According to NASA, the 2.45-ton spacecraft will launch aboard a United Launch Alliance Atlas V 401 rocket on a 10-month journey to Mars. After arriving at Mars in September 2014, MAVEN will settle into its elliptical science orbit.

Over the course of its one-Earth-year primary mission, MAVEN will observe all of Mars' latitudes. Altitudes will range from 150 km to more than 5,600 km. During the primary mission, MAVEN will execute five deep dip maneuvers, descending to an altitude of 120 kilometers, which marks the lower boundary of the planet's upper atmosphere.
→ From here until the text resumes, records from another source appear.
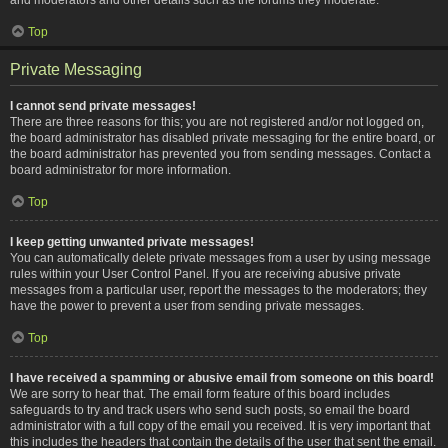
Top
Private Messaging
I cannot send private messages!
There are three reasons for this; you are not registered and/or not logged on,
the board administrator has disabled private messaging for the entire board, or
the board administrator has prevented you from sending messages. Contact a
board administrator for more information.
Top
I keep getting unwanted private messages!
You can automatically delete private messages from a user by using message
rules within your User Control Panel. If you are receiving abusive private
messages from a particular user, report the messages to the moderators; they
have the power to prevent a user from sending private messages.
Top
I have received a spamming or abusive email from someone on this board!
We are sorry to hear that. The email form feature of this board includes
safeguards to try and track users who send such posts, so email the board
administrator with a full copy of the email you received. It is very important that
this includes the headers that contain the details of the user that sent the email.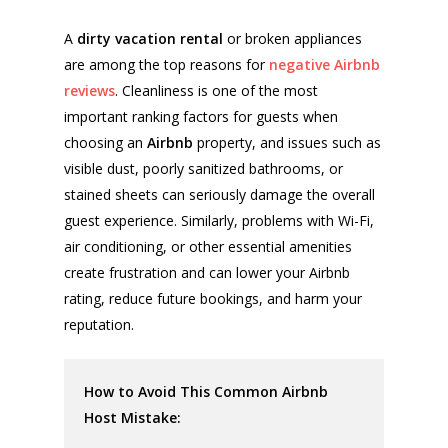
A
dirty vacation rental
or broken appliances
are among the top reasons for
negative Airbnb
reviews
. Cleanliness is one of the most
important ranking factors for guests when
choosing an
Airbnb
property, and issues such as
visible dust, poorly sanitized bathrooms, or
stained sheets can seriously damage the overall
guest experience. Similarly, problems with Wi-Fi,
air conditioning, or other essential amenities
create frustration and can lower your Airbnb
rating, reduce future bookings, and harm your
reputation.
How to Avoid This Common Airbnb
Host Mistake: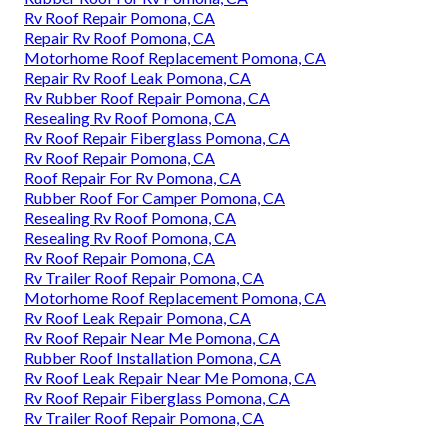
Rv Roof Repair Pomona, CA
Repair Rv Roof Pomona, CA
Motorhome Roof Replacement Pomona, CA
Repair Rv Roof Leak Pomona, CA
Rv Rubber Roof Repair Pomona, CA
Resealing Rv Roof Pomona, CA
Rv Roof Repair Fiberglass Pomona, CA
Rv Roof Repair Pomona, CA
Roof Repair For Rv Pomona, CA
Rubber Roof For Camper Pomona, CA
Resealing Rv Roof Pomona, CA
Resealing Rv Roof Pomona, CA
Rv Roof Repair Pomona, CA
Rv Trailer Roof Repair Pomona, CA
Motorhome Roof Replacement Pomona, CA
Rv Roof Leak Repair Pomona, CA
Rv Roof Repair Near Me Pomona, CA
Rubber Roof Installation Pomona, CA
Rv Roof Leak Repair Near Me Pomona, CA
Rv Roof Repair Fiberglass Pomona, CA
Rv Trailer Roof Repair Pomona, CA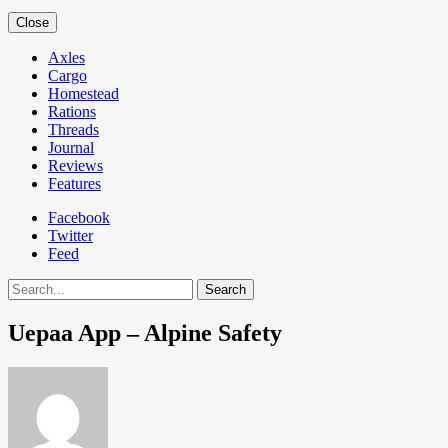
Close
Axles
Cargo
Homestead
Rations
Threads
Journal
Reviews
Features
Facebook
Twitter
Feed
Search
Uepaa App – Alpine Safety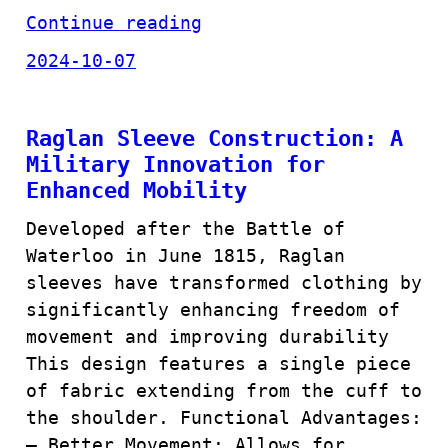
Continue reading
2024-10-07
Raglan Sleeve Construction: A
Military Innovation for
Enhanced Mobility
Developed after the Battle of
Waterloo in June 1815, Raglan
sleeves have transformed clothing by
significantly enhancing freedom of
movement and improving durability
This design features a single piece
of fabric extending from the cuff to
the shoulder. Functional Advantages:
– Better Movement: Allows for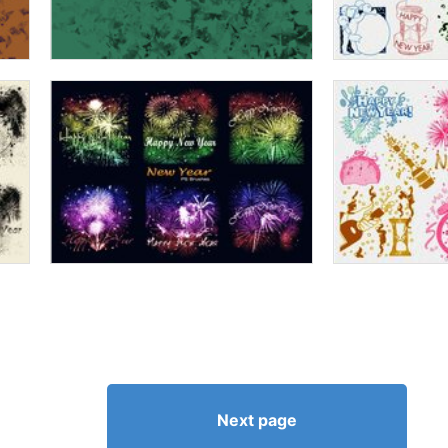
Next page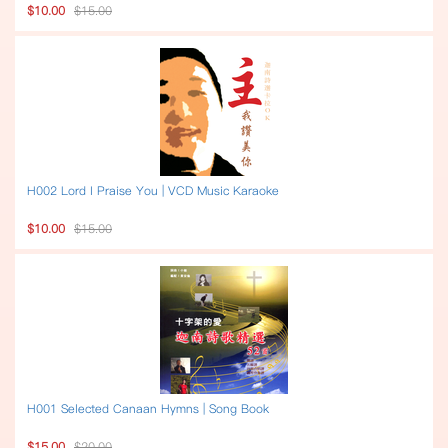
$10.00
$15.00
H002 Lord I Praise You | VCD Music Karaoke
$10.00
$15.00
H001 Selected Canaan Hymns | Song Book
$15.00
$20.00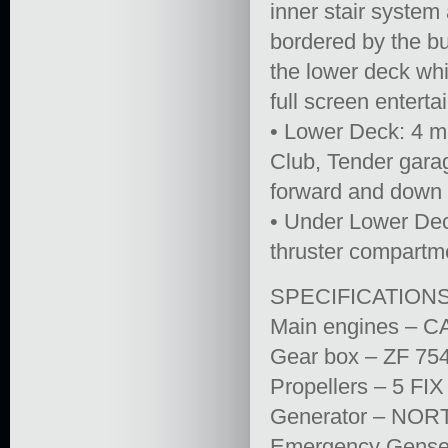
inner stair system
bordered by the bu
the lower deck whi
full screen entert
• Lower Deck: 4 m
Club, Tender gara
forward and down f
• Under Lower Dec
thruster compartm
SPECIFICATION
Main engines – C
Gear box – ZF 754
Propellers – 5 
Generator – NOR
Emergency Gense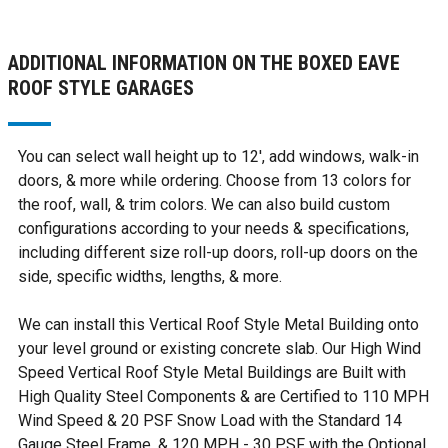
ADDITIONAL INFORMATION ON THE BOXED EAVE
ROOF STYLE GARAGES
You can select wall height up to 12', add windows, walk-in
doors, & more while ordering. Choose from 13 colors for
the roof, wall, & trim colors. We can also build custom
configurations according to your needs & specifications,
including different size roll-up doors, roll-up doors on the
side, specific widths, lengths, & more.
We can install this Vertical Roof Style Metal Building onto
your level ground or existing concrete slab. Our High Wind
Speed Vertical Roof Style Metal Buildings are Built with
High Quality Steel Components & are Certified to 110 MPH
Wind Speed & 20 PSF Snow Load with the Standard 14
Gauge Steel Frame, & 120 MPH - 30 PSF with the Optional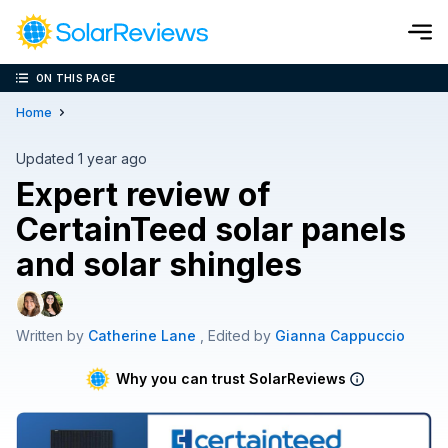
ON THIS PAGE
Cost and Savings Calculator
Home
Use our calculator to quickly get price cost estimates for sola
Updated 1 year ago
Expert review of
Calculate Now
CertainTeed solar panels
and solar shingles
Written by
Catherine Lane
, Edited by
Gianna Cappuccio
Why you can trust SolarReviews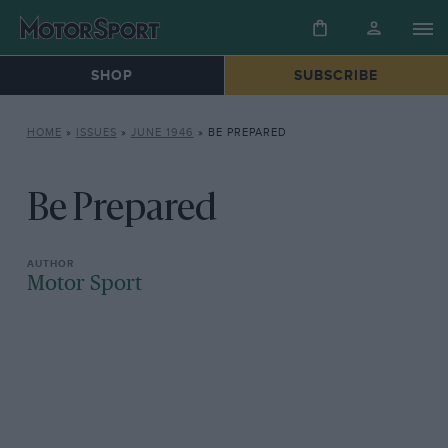
SHOP
SUBSCRIBE
HOME
»
ISSUES
»
JUNE 1946
»
BE PREPARED
Be Prepared
Motor Sport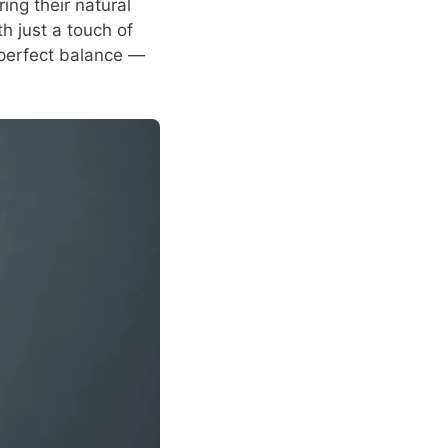
ng their natural
h just a touch of
a perfect balance —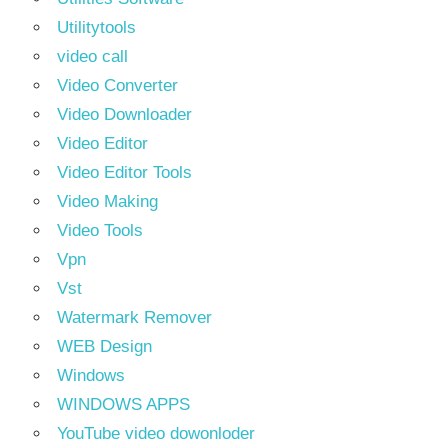
Utilitytools
video call
Video Converter
Video Downloader
Video Editor
Video Editor Tools
Video Making
Video Tools
Vpn
Vst
Watermark Remover
WEB Design
Windows
WINDOWS APPS
YouTube video dowonloder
The MAVEN spacecraft will carry three instrument suites. The Particles and Fields Package contains six instruments to characterize the solar wind and the ionosphere of Mars. The Remote Sensing Package will determine global characteristics of the upper atmosphere and ionosphere. The Neutral Gas and Ion Mass Spectrometer will measure the composition of Mars' upper atmosphere.